Scène de retrouvailles
Minuit. Je voulais changer mes idées et mon humeur un peu, car j'étais encore troublé par mes souvenirs. Je ne pouvais pas rester seul au bungalow, et Agathe, ma meilleure amie, n'était pas là pour prendre soin de moi. Bon, je devrais cesser d'être un gamin aussi.
Je me dirigeai à l'abri de Zéra, la petite magicienne de la colonie, pour voir si elle était encore en train de jouer avec ses sortilèges. Je l'appelai derrière l'abri sans avoir de réponse. Je décidai d'entrer alors. Le sol était jonché de récipients et de feuilles.
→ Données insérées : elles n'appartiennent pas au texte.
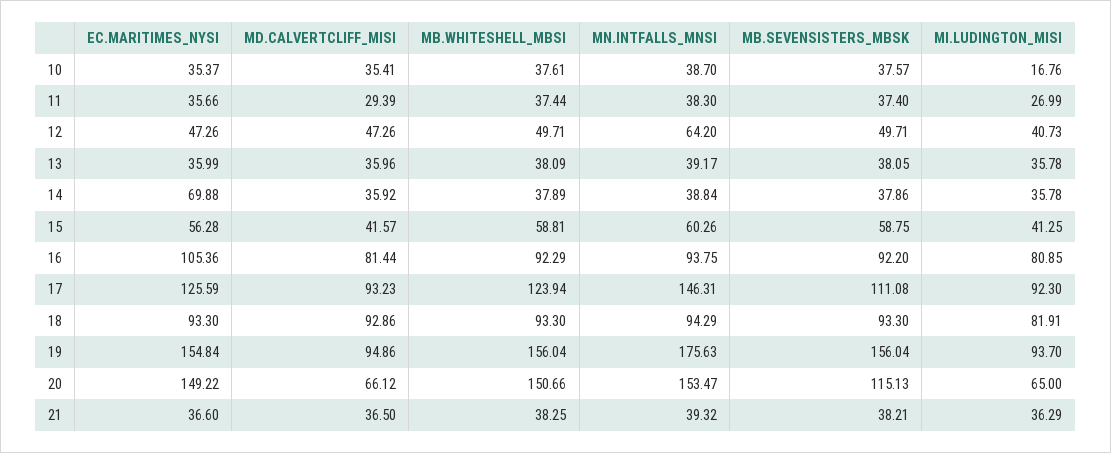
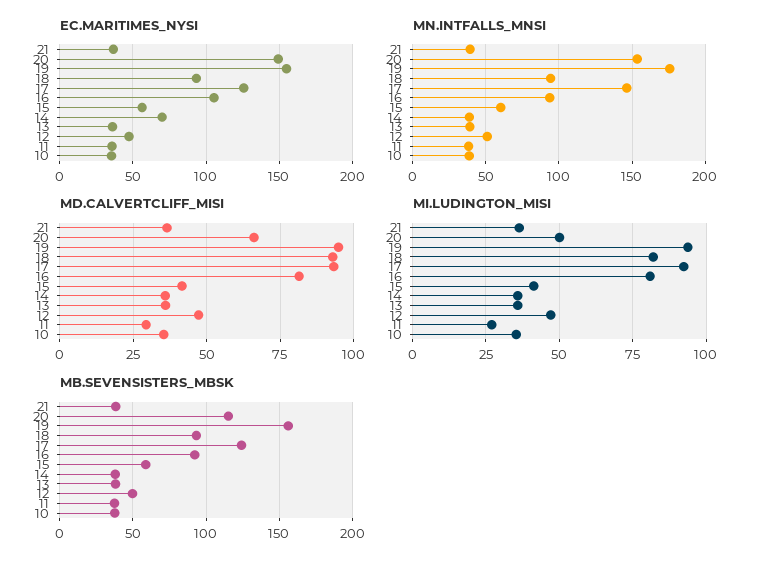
MB.WHITESHELL_MBSI, 10: 37.61 -> none
MI.LUDINGTON_MISI, 10: 16.76 -> 35
MB.WHITESHELL_MBSI, 11: 37.44 -> none
MB.WHITESHELL_MBSI, 12: 49.71 -> none
MN.INTFALLS_MNSI, 12: 64.2 -> 50
MI.LUDINGTON_MISI, 12: 40.73 -> 47.5
MB.WHITESHELL_MBSI, 13: 38.09 -> none
MB.WHITESHELL_MBSI, 14: 37.89 -> none
MB.WHITESHELL_MBSI, 15: 58.81 -> none
MB.WHITESHELL_MBSI, 16: 92.29 -> none
MB.WHITESHELL_MBSI, 17: 123.94 -> none
MB.SEVENSISTERS_MBSK, 17: 111.08 -> 125
MB.WHITESHELL_MBSI, 18: 93.3 -> none
MB.WHITESHELL_MBSI, 19: 156.04 -> none
MB.WHITESHELL_MBSI, 20: 150.66 -> none
MI.LUDINGTON_MISI, 20: 65 -> 50
MB.WHITESHELL_MBSI, 21: 38.25 -> none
La fillette était allongée par terre. Je vins me pencher sur elle. Elle était endormie. Son visage était détendu. Elle n'avait plus les sourcils froncés ni ce rictus qu'elle portait toujours. Un petit sourire tirait ses lèvres. Là, je pouvais dire que j'avais sous les yeux cette innocence de neuf ans. Je n'avais même pas de portable pour lui prendre une photo. Photo pour figer l'un de ses moments les plus mignons.
Je cherchai un drap dans le placard puis la couvris.
Je sortis enfin, et tandis que la légère brise frappait mon visage encore une fois, je remarquai sur la falaise deux jeunes femmes brillantes. L'une avait de longs cheveux bruns clairs et mettait une simple robe courte d'un jaune pâle. Elle souriait et brossait les cheveux de la femme d'à côté, femme aux cheveux ébènes, dissimulant son corps dans une grande robe noire. Elle avait une expression carrément blasée, comme si elle laissait l'autre femme lui brosser les cheveux à contrecœur. Quand elles me repérèrent, la femme aux cheveux clairs me sourit, d'un sourire aussi doux qu'apaisant :
– Salut, mon petit prince.
J'écarquillai les yeux, alors que mon coeur loupa immédiatement un battement. Ce n'était pas possible.
Impossible.
– Il a les mêmes cheveux que toi, Spes.
Spes ? Spes ? Je me mordis par tic la lèvre inférieure. Je ne croyais pas mes yeux, mes oreilles, je devais être sous l'effet de l'alcool.
– Mais bien sûr. Il a hérité les plus beaux cheveux au monde.
Elle poussa ses cheveux en arrière de manière théâtrale puis ricana :
– Petite blague divine. Il y a Athéna avec ses cheveux noirs étincelants !
Je ne savais pas combien de temps je restai immobile devant les deux femmes. Elles bavardaient comme si je n'étais pas là. Mais en ce moment, je me sentais bien. Extrêmement bien. Alors, je suis enfin arrivé à articuler :
– Spes ?
– Oui ? fit la femme lumineuse.
J'avançai à tâtons comme si j'étais devenu aveugle. Mes yeux étaient posés sur la déesse, durant mon trajet, jusqu'à ce que l'autre femme commente :
– Pourtant, il a de très beaux yeux. Ce ne sont pas les tiens, Spes.
– Non. Ce sont les iris de son père.
La déesse me sourit tendrement. Après, je ne me rappelle plus quels étaient mes sentiments, ni ce qui m'avait poussé à faire ce que j'avais fait, mais je me suis jeté sur la femme et commençai à pleurer tel un enfant perdu, effrayé, qui avait retrouvé enfin sa mère.
– Allez, mon petit. Pleurer ne te va pas du tout. Personne ne te l'avait jamais dit auparavant ?
– Ce sont des larmes de joie, m'man... C'est la première fois que je pleure depuis des années.
Je m'écartai d'elle. J'étais si heureux de l'avoir rencontrée, enfin. J'attendais ce moment depuis ma tendre enfance, depuis un temps qui me semblait une éternité. Et pourtant, les Dieux n'étaient pas censés visiter leurs enfants, ils n'étaient pas censés les connaître, et surtout, ils n'étaient pas censés les prendre dans leurs bras humains.
Elle me sembla chagrinée. Je la regardai minutieusement, détaillant chaque partie, chaque trait de son visage divinement délicat, même sous sa forme humaine, tandis qu'un tonnerre se faisait entendre de loin.
Elle me sourit et passa sa main sur mon visage :
– Zeus appelle. Il ne tolère pas les retards.
Elle me donna sa bénédiction en m'embrassant le front avant de s'éteindre avec Hécate.
C'était survenu si brusquement, si subitement, que mon coeur s'en déchira.